Здесь весна. На улицах продают мимозы. Можно ходить без пальто, но тогда очень холодно. Налево от меня какая-то уличка, на ней парикмахерская «Аэлита», тут же все по-тюркски, но выглядит страшно иностранно, т. к. теперь латинский алфавит: Аптека, и сейчас же по-ихнему — «Aptiq», а вместо воскресенья вообще пятница. Направо от меня Каспийское море, в которое ежедневно впадает Волга, а выпадать ей неоткуда, т. к. это море — озеро и положенье его безвыходное».
21 февраля — третье выступление в Баку, в кинотеатре «Рекорд» в Сабунчах*.
22 февраля в газете «Бакинский рабочий» напечатано стихотворение «Вызов».
22 февраля — четвертое выступление в Баку, в 5 часов вечера на внеочередном заседании литературной группы «Весна»*.
В тот же день — пятое выступление, в Тюркском гостеатре с докладом «Лицо литературы СССР» и чтением стихов*.
23 февраля в газете «Бакинский рабочий» напечатано стихотворение «Богомольное».
23 февраля — шестое выступление в Баку, в рабочем театре*.
24 февраля — седьмое выступление в Баку*.
Во время пребывания в Баку Маяковский осматривал строительство нефтяных промыслов и написал об этом очерк «Америка в Баку» (см. 11 апреля).
24 февраля выехал из Баку в Тифлис.
26 февраля в газете «Бакинский рабочий» напечатано стихотворение «Порядочный гражданин».
26 февраля — выступление в Тифлисе в Театре Руставели с докладом «Мое открытие Америки» и с чтением стихов*.
«Зал был наполовину полон, или, как сказал бы пессимист, — наполовину пуст.

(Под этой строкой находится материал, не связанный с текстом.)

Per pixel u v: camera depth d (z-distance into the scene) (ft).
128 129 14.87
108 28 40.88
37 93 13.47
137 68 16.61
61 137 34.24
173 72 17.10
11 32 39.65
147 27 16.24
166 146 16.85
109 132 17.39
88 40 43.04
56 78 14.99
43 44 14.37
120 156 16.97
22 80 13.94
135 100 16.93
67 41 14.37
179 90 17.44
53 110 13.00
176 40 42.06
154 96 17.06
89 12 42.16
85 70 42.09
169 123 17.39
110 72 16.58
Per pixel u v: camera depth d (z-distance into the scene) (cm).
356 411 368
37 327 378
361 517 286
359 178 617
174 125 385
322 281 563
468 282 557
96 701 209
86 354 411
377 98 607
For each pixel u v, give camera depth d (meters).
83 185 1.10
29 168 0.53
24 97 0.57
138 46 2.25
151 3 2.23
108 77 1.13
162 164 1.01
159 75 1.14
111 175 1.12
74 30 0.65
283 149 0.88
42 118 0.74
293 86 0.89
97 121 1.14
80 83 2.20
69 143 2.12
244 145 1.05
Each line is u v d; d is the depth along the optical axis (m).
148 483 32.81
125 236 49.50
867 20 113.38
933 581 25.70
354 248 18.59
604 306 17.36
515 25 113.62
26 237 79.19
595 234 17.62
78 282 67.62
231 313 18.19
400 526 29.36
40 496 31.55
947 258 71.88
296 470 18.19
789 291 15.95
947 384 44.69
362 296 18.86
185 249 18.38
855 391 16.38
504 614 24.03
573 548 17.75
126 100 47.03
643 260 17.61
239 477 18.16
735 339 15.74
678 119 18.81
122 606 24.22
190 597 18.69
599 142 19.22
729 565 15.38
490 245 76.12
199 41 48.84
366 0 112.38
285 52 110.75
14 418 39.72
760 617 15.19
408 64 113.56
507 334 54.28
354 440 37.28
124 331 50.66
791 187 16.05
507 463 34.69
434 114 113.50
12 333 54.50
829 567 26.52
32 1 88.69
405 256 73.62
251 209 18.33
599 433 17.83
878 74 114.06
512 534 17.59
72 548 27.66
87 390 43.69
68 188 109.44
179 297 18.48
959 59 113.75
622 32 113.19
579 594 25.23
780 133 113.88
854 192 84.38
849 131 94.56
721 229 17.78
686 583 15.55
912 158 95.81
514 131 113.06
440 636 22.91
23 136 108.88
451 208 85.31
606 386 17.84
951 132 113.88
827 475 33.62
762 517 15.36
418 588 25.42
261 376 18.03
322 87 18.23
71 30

Маяковский был пессимист. Но, выйдя на сцену и обнаружив это грустное обстоятельство, он не стал его игнорировать и замазывать. Скорее, наоборот: хладнокровно подчеркнул его и пожелал выяснить — как и почему это могло произойти. Может, мало было афиш? Поздно расклеены? Кто пришел, прочитав афишу, пусть поднимет руку. Или билеты дороги? Но надо же понимать, что доход идет в пользу недостаточных студентов Первого московского университета. Несколько раз на протяжении вечера он возвращался к этой теме — в самом деле, как же это могло случиться? В Тифлисе стихов не любят? Нет? Не может быть? Но какое же тогда можно найти объяснение? Под конец чуть не весь зал оказался втянутым в обсуждение этого происшествия и сознавал свою ответственность за досадное недоразумение.
Маяковский держал себя просто, дружелюбно, разговаривал полушутливо-полусерьезно, а когда контакт был установлен, началось само «Открытие», в котором серьезное не смешивалось, а чередовалось с шутками...
Потом — стихи...
После вечера на нескольких извозчиках поехали к Кириллу Зданевичу. Большая темная столовая снизу доверху увешана холстами и клеенками Нико Пиросманишвили, замечательного художника-самоучки, которого братья Зданевичи — Илья и Кирилл — вытащили из небытия, скупили у духанщиков, выменяли, собрали, произвели в великого художника Грузии. В то время чуть не весь
- 334 -
Пиросмани — сотни картин — сбился в одной этой квартире, покрыв в тесноте, не оставляющей места даже для рам, стены не только столовой, а и других комнат — не помню уж, сколько их было...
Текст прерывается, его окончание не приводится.